Data shown
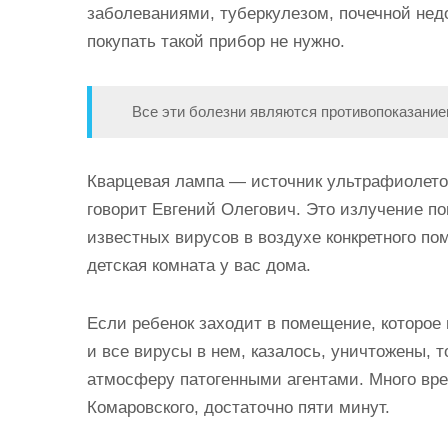
заболеваниями, туберкулезом, почечной нед
покупать такой прибор не нужно.
Все эти болезни являются противопоказани
Кварцевая лампа — источник ультрафиолето
говорит Евгений Олегович. Это излучение п
известных вирусов в воздухе конкретного по
детская комната у вас дома.
Если ребенок заходит в помещение, которое 
и все вирусы в нем, казалось, уничтожены, 
атмосферу патогенными агентами. Много вре
Комаровского, достаточно пяти минут.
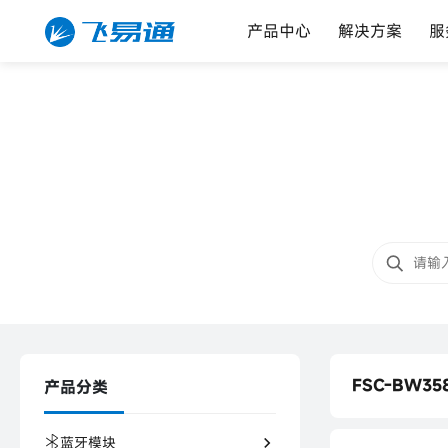
产品中心
解决方案
服
FSC-BW35
产品分类
FSC-BW358
蓝牙模块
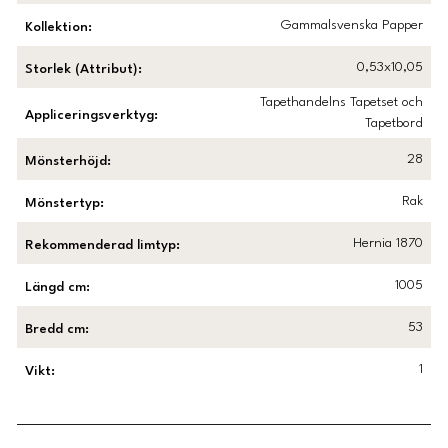
Gammalsvenska Papper
Kollektion
:
0,53x10,05
Storlek (Attribut)
:
Tapethandelns Tapetset och
Appliceringsverktyg
:
Tapetbord
28
Mönsterhöjd
:
Rak
Mönstertyp
:
Hernia 1870
Rekommenderad limtyp
:
1005
Längd cm
:
53
Bredd cm
:
1
Vikt
:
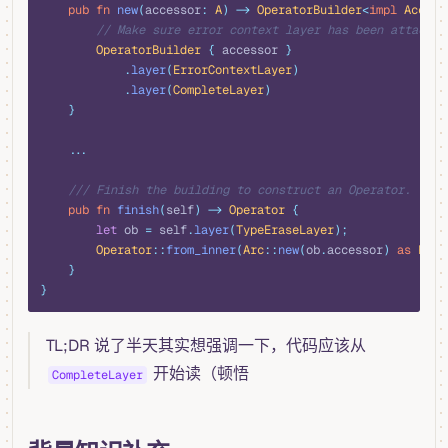
    pub
 fn
 new
(
accessor
:
 A
)
 ->
 OperatorBuilder
<
impl
 Access
        // Make sure error context layer has been attached
        OperatorBuilder
 {
 accessor 
}
            .
layer
(
ErrorContextLayer
)
            .
layer
(
CompleteLayer
)
    }
    ...
    /// Finish the building to construct an Operator.
    pub
 fn
 finish
(
self
)
 ->
 Operator
 {
        let
 ob 
=
 self
.
layer
(
TypeEraseLayer
);
        Operator
::
from_inner
(
Arc
::
new
(
ob
.
accessor
)
 as
 Fuse
    }
}
TL;DR 说了半天其实想强调一下，代码应该从
开始读（顿悟
CompleteLayer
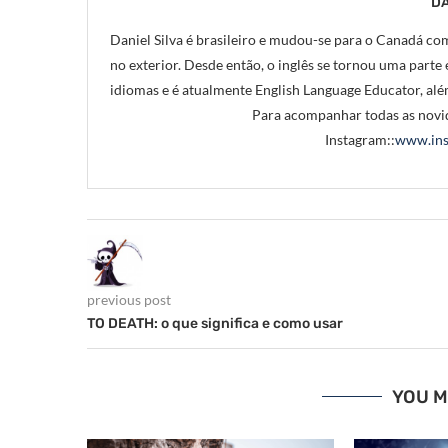
DA
Daniel Silva é brasileiro e mudou-se para o Canadá com
no exterior. Desde então, o inglês se tornou uma parte e
idiomas e é atualmente English Language Educator, alé
Para acompanhar todas as novid
Instagram::
www.ins
previous post
TO DEATH: o que significa e como usar
YOU M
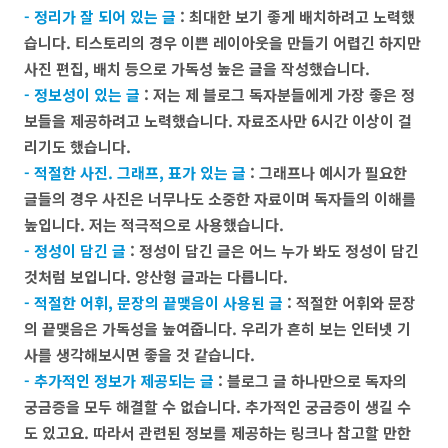
- 정리가 잘 되어 있는 글
: 최대한 보기 좋게 배치하려고 노력했
습니다. 티스토리의 경우 이쁜 레이아웃을 만들기 어렵긴 하지만
사진 편집, 배치 등으로 가독성 높은 글을 작성했습니다.
- 정보성이 있는 글
: 저는 제 블로그 독자분들에게 가장 좋은 정
보들을 제공하려고 노력했습니다. 자료조사만 6시간 이상이 걸
리기도 했습니다.
- 적절한 사진. 그래프, 표가 있는 글
: 그래프나 예시가 필요한
글들의 경우 사진은 너무나도 소중한 자료이며 독자들의 이해를
높입니다. 저는 적극적으로 사용했습니다.
- 정성이 담긴 글
: 정성이 담긴 글은 어느 누가 봐도 정성이 담긴
것처럼 보입니다. 양산형 글과는 다릅니다.
- 적절한 어휘, 문장의 끝맺음이 사용된 글
: 적절한 어휘와 문장
의 끝맺음은 가독성을 높여줍니다. 우리가 흔히 보는 인터넷 기
사를 생각해보시면 좋을 것 같습니다.
- 추가적인 정보가 제공되는 글
: 블로그 글 하나만으로 독자의
궁금증을 모두 해결할 수 없습니다. 추가적인 궁금증이 생길 수
도 있고요. 따라서 관련된 정보를 제공하는 링크나 참고할 만한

Work instruction
Where an entry contains an image, skip the image and write out the rest exactly.

Answer
заболеваниями, туберкулезом, почечной нед
покупать такой прибор не нужно.
Все эти болезни являются противопоказани
Кварцевая лампа — источник ультрафиолето
говорит Евгений Олегович. Это излучение п
известных вирусов в воздухе конкретного по
детская комната у вас дома.
Если ребенок заходит в помещение, которое 
и все вирусы в нем, казалось, уничтожены, 
атмосферу патогенными агентами. Много вре
Комаровского, достаточно пяти минут.
产品中心
解决方案
服
FSC-BW35
产品分类
FSC-BW358
蓝牙模块
Gammalsvenska Papper
Kollektion
:
0,53x10,05
Storlek (Attribut)
:
Tapethandelns Tapetset och
Appliceringsverktyg
:
Tapetbord
28
Mönsterhöjd
:
Rak
Mönstertyp
:
Hernia 1870
Rekommenderad limtyp
:
1005
Längd cm
:
53
Bredd cm
:
1
Vikt
:
    pub
 fn
 new
(
accessor
:
 A
)
 ->
 OperatorBuilder
<
impl
 Access
        // Make sure error context layer has been attached
        OperatorBuilder
 {
 accessor 
}
            .
layer
(
ErrorContextLayer
)
            .
layer
(
CompleteLayer
)
    }
    ...
    /// Finish the building to construct an Operator.
    pub
 fn
 finish
(
self
)
 ->
 Operator
 {
        let
 ob 
=
 self
.
layer
(
TypeEraseLayer
);
        Operator
::
from_inner
(
Arc
::
new
(
ob
.
accessor
)
 as
 Fuse
    }
}
TL;DR 说了半天其实想强调一下，代码应该从
开始读（顿悟
CompleteLayer
DA
Daniel Silva é brasileiro e mudou-se para o Canadá com
no exterior. Desde então, o inglês se tornou uma parte e
idiomas e é atualmente English Language Educator, alé
Para acompanhar todas as novid
Instagram::
www.ins
previous post
TO DEATH: o que significa e como usar
YOU M
- 정리가 잘 되어 있는 글
: 최대한 보기 좋게 배치하려고 노력했
습니다. 티스토리의 경우 이쁜 레이아웃을 만들기 어렵긴 하지만
사진 편집, 배치 등으로 가독성 높은 글을 작성했습니다.
- 정보성이 있는 글
: 저는 제 블로그 독자분들에게 가장 좋은 정
보들을 제공하려고 노력했습니다. 자료조사만 6시간 이상이 걸
리기도 했습니다.
- 적절한 사진. 그래프, 표가 있는 글
: 그래프나 예시가 필요한
글들의 경우 사진은 너무나도 소중한 자료이며 독자들의 이해를
높입니다. 저는 적극적으로 사용했습니다.
- 정성이 담긴 글
: 정성이 담긴 글은 어느 누가 봐도 정성이 담긴
것처럼 보입니다. 양산형 글과는 다릅니다.
- 적절한 어휘, 문장의 끝맺음이 사용된 글
: 적절한 어휘와 문장
의 끝맺음은 가독성을 높여줍니다. 우리가 흔히 보는 인터넷 기
사를 생각해보시면 좋을 것 같습니다.
- 추가적인 정보가 제공되는 글
: 블로그 글 하나만으로 독자의
궁금증을 모두 해결할 수 없습니다. 추가적인 궁금증이 생길 수
도 있고요. 따라서 관련된 정보를 제공하는 링크나 참고할 만한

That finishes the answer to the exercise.